◆ Your task ◆
Transcribe the lines below exactly. No image belongs in the transcription.
────────
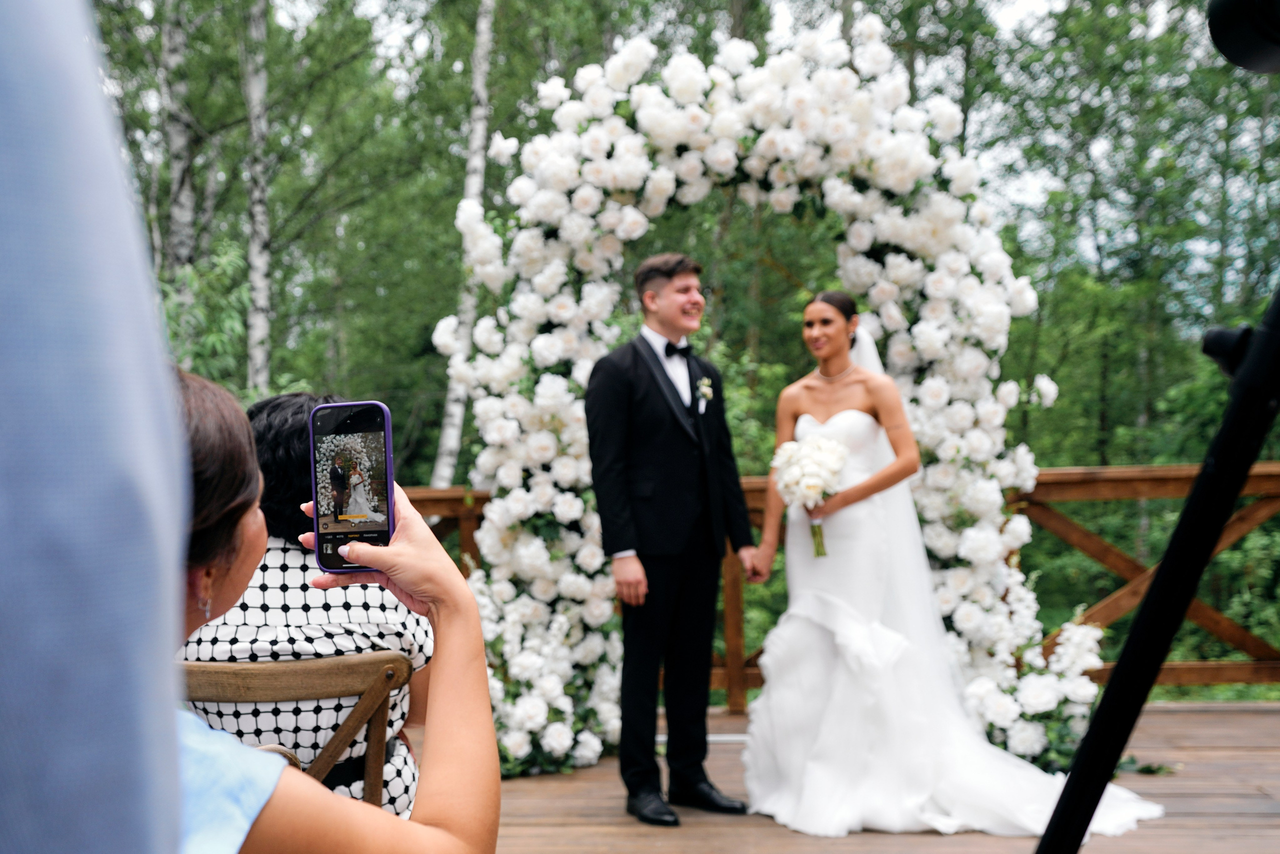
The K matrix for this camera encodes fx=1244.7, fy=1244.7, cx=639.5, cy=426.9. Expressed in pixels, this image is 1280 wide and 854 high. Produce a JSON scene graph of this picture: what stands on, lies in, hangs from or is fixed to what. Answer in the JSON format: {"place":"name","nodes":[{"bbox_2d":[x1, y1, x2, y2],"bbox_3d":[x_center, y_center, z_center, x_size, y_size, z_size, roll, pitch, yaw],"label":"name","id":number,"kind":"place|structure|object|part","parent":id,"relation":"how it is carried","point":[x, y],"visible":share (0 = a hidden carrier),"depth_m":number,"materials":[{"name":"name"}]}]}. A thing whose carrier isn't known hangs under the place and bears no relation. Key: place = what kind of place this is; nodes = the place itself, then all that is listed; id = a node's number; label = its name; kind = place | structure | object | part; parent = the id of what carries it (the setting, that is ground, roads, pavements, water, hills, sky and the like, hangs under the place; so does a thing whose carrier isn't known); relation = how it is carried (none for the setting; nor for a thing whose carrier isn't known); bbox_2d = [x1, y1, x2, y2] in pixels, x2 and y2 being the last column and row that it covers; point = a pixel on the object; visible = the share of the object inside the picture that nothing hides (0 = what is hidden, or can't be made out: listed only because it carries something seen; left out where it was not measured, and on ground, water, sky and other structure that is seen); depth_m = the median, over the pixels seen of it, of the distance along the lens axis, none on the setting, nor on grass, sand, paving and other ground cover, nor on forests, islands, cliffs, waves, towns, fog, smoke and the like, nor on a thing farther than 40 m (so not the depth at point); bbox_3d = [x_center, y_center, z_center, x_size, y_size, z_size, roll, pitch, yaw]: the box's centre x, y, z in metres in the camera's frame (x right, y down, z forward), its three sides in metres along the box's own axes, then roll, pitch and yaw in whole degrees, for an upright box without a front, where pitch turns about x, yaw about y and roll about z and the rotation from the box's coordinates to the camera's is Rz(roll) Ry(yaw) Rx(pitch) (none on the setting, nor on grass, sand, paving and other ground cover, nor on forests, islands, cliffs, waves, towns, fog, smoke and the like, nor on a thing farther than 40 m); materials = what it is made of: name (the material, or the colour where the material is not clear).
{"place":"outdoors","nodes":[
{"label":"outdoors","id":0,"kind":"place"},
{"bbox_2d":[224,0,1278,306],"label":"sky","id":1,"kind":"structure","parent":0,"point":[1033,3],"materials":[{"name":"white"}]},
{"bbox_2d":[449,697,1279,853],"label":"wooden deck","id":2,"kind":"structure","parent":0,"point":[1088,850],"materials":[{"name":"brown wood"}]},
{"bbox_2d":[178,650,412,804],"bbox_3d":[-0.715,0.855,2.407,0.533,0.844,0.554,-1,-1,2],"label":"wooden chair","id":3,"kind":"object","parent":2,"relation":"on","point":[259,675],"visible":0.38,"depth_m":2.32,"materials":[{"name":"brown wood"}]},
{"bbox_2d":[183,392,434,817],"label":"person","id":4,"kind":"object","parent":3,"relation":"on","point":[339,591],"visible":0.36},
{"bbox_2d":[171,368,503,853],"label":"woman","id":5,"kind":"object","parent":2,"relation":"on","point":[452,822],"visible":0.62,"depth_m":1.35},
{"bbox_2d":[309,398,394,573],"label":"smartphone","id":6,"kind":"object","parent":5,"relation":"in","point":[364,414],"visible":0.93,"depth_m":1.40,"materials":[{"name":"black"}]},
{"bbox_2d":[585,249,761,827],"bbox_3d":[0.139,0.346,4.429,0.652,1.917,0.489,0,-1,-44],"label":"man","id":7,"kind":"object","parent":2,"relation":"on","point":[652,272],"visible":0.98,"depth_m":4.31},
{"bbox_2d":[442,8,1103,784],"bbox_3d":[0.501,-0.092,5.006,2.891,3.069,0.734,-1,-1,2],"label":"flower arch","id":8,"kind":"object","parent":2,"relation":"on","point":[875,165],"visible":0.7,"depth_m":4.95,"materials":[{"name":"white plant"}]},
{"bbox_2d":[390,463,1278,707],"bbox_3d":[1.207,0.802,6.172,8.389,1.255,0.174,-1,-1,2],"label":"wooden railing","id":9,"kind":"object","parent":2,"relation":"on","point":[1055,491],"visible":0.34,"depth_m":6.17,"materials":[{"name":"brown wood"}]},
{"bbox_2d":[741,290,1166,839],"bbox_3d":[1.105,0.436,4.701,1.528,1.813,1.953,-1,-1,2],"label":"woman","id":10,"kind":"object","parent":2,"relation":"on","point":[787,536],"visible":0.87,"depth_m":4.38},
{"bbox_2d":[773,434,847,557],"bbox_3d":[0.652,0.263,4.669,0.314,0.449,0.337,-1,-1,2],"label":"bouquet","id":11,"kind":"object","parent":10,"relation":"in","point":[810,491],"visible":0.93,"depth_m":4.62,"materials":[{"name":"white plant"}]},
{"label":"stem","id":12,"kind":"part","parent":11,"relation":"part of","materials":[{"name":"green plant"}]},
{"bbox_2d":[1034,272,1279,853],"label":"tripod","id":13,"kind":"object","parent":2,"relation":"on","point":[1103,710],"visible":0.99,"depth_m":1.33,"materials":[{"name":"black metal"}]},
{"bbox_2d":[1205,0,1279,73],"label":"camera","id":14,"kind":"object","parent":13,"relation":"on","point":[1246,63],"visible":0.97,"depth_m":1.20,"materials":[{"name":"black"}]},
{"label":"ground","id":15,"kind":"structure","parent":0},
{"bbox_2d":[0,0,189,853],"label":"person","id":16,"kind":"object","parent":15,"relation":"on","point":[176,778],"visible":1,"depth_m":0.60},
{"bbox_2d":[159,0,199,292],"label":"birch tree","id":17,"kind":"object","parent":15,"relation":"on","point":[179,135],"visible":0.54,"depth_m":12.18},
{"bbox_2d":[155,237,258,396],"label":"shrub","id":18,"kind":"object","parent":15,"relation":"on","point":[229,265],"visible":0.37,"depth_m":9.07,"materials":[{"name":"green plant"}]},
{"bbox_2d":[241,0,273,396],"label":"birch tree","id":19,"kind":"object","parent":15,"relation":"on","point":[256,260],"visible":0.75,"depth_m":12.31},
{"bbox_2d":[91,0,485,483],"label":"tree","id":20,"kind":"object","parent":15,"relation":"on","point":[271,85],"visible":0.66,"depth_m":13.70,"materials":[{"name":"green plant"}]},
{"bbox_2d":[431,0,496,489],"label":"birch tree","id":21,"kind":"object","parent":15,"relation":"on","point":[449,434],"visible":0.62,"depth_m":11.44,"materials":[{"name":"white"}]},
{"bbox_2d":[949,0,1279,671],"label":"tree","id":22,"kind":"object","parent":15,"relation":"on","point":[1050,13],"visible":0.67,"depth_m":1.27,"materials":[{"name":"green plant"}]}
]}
────────
◆ Task response ◆
The K matrix for this camera encodes fx=1244.7, fy=1244.7, cx=639.5, cy=426.9. Expressed in pixels, this image is 1280 wide and 854 high. Produce a JSON scene graph of this picture: what stands on, lies in, hangs from or is fixed to what. Answer in the JSON format: {"place":"name","nodes":[{"bbox_2d":[x1, y1, x2, y2],"bbox_3d":[x_center, y_center, z_center, x_size, y_size, z_size, roll, pitch, yaw],"label":"name","id":number,"kind":"place|structure|object|part","parent":id,"relation":"how it is carried","point":[x, y],"visible":share (0 = a hidden carrier),"depth_m":number,"materials":[{"name":"name"}]}]}. A thing whose carrier isn't known hangs under the place and bears no relation. Key: place = what kind of place this is; nodes = the place itself, then all that is listed; id = a node's number; label = its name; kind = place | structure | object | part; parent = the id of what carries it (the setting, that is ground, roads, pavements, water, hills, sky and the like, hangs under the place; so does a thing whose carrier isn't known); relation = how it is carried (none for the setting; nor for a thing whose carrier isn't known); bbox_2d = [x1, y1, x2, y2] in pixels, x2 and y2 being the last column and row that it covers; point = a pixel on the object; visible = the share of the object inside the picture that nothing hides (0 = what is hidden, or can't be made out: listed only because it carries something seen; left out where it was not measured, and on ground, water, sky and other structure that is seen); depth_m = the median, over the pixels seen of it, of the distance along the lens axis, none on the setting, nor on grass, sand, paving and other ground cover, nor on forests, islands, cliffs, waves, towns, fog, smoke and the like, nor on a thing farther than 40 m (so not the depth at point); bbox_3d = [x_center, y_center, z_center, x_size, y_size, z_size, roll, pitch, yaw]: the box's centre x, y, z in metres in the camera's frame (x right, y down, z forward), its three sides in metres along the box's own axes, then roll, pitch and yaw in whole degrees, for an upright box without a front, where pitch turns about x, yaw about y and roll about z and the rotation from the box's coordinates to the camera's is Rz(roll) Ry(yaw) Rx(pitch) (none on the setting, nor on grass, sand, paving and other ground cover, nor on forests, islands, cliffs, waves, towns, fog, smoke and the like, nor on a thing farther than 40 m); materials = what it is made of: name (the material, or the colour where the material is not clear).
{"place":"outdoors","nodes":[
{"label":"outdoors","id":0,"kind":"place"},
{"bbox_2d":[224,0,1278,306],"label":"sky","id":1,"kind":"structure","parent":0,"point":[1033,3],"materials":[{"name":"white"}]},
{"bbox_2d":[449,697,1279,853],"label":"wooden deck","id":2,"kind":"structure","parent":0,"point":[1088,850],"materials":[{"name":"brown wood"}]},
{"bbox_2d":[178,650,412,804],"bbox_3d":[-0.715,0.855,2.407,0.533,0.844,0.554,-1,-1,2],"label":"wooden chair","id":3,"kind":"object","parent":2,"relation":"on","point":[259,675],"visible":0.38,"depth_m":2.32,"materials":[{"name":"brown wood"}]},
{"bbox_2d":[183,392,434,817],"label":"person","id":4,"kind":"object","parent":3,"relation":"on","point":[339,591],"visible":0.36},
{"bbox_2d":[171,368,503,853],"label":"woman","id":5,"kind":"object","parent":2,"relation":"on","point":[452,822],"visible":0.62,"depth_m":1.35},
{"bbox_2d":[309,398,394,573],"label":"smartphone","id":6,"kind":"object","parent":5,"relation":"in","point":[364,414],"visible":0.93,"depth_m":1.40,"materials":[{"name":"black"}]},
{"bbox_2d":[585,249,761,827],"bbox_3d":[0.139,0.346,4.429,0.652,1.917,0.489,0,-1,-44],"label":"man","id":7,"kind":"object","parent":2,"relation":"on","point":[652,272],"visible":0.98,"depth_m":4.31},
{"bbox_2d":[442,8,1103,784],"bbox_3d":[0.501,-0.092,5.006,2.891,3.069,0.734,-1,-1,2],"label":"flower arch","id":8,"kind":"object","parent":2,"relation":"on","point":[875,165],"visible":0.7,"depth_m":4.95,"materials":[{"name":"white plant"}]},
{"bbox_2d":[390,463,1278,707],"bbox_3d":[1.207,0.802,6.172,8.389,1.255,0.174,-1,-1,2],"label":"wooden railing","id":9,"kind":"object","parent":2,"relation":"on","point":[1055,491],"visible":0.34,"depth_m":6.17,"materials":[{"name":"brown wood"}]},
{"bbox_2d":[741,290,1166,839],"bbox_3d":[1.105,0.436,4.701,1.528,1.813,1.953,-1,-1,2],"label":"woman","id":10,"kind":"object","parent":2,"relation":"on","point":[787,536],"visible":0.87,"depth_m":4.38},
{"bbox_2d":[773,434,847,557],"bbox_3d":[0.652,0.263,4.669,0.314,0.449,0.337,-1,-1,2],"label":"bouquet","id":11,"kind":"object","parent":10,"relation":"in","point":[810,491],"visible":0.93,"depth_m":4.62,"materials":[{"name":"white plant"}]},
{"label":"stem","id":12,"kind":"part","parent":11,"relation":"part of","materials":[{"name":"green plant"}]},
{"bbox_2d":[1034,272,1279,853],"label":"tripod","id":13,"kind":"object","parent":2,"relation":"on","point":[1103,710],"visible":0.99,"depth_m":1.33,"materials":[{"name":"black metal"}]},
{"bbox_2d":[1205,0,1279,73],"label":"camera","id":14,"kind":"object","parent":13,"relation":"on","point":[1246,63],"visible":0.97,"depth_m":1.20,"materials":[{"name":"black"}]},
{"label":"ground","id":15,"kind":"structure","parent":0},
{"bbox_2d":[0,0,189,853],"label":"person","id":16,"kind":"object","parent":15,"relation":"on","point":[176,778],"visible":1,"depth_m":0.60},
{"bbox_2d":[159,0,199,292],"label":"birch tree","id":17,"kind":"object","parent":15,"relation":"on","point":[179,135],"visible":0.54,"depth_m":12.18},
{"bbox_2d":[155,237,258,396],"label":"shrub","id":18,"kind":"object","parent":15,"relation":"on","point":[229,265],"visible":0.37,"depth_m":9.07,"materials":[{"name":"green plant"}]},
{"bbox_2d":[241,0,273,396],"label":"birch tree","id":19,"kind":"object","parent":15,"relation":"on","point":[256,260],"visible":0.75,"depth_m":12.31},
{"bbox_2d":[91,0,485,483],"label":"tree","id":20,"kind":"object","parent":15,"relation":"on","point":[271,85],"visible":0.66,"depth_m":13.70,"materials":[{"name":"green plant"}]},
{"bbox_2d":[431,0,496,489],"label":"birch tree","id":21,"kind":"object","parent":15,"relation":"on","point":[449,434],"visible":0.62,"depth_m":11.44,"materials":[{"name":"white"}]},
{"bbox_2d":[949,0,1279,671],"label":"tree","id":22,"kind":"object","parent":15,"relation":"on","point":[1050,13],"visible":0.67,"depth_m":1.27,"materials":[{"name":"green plant"}]}
]}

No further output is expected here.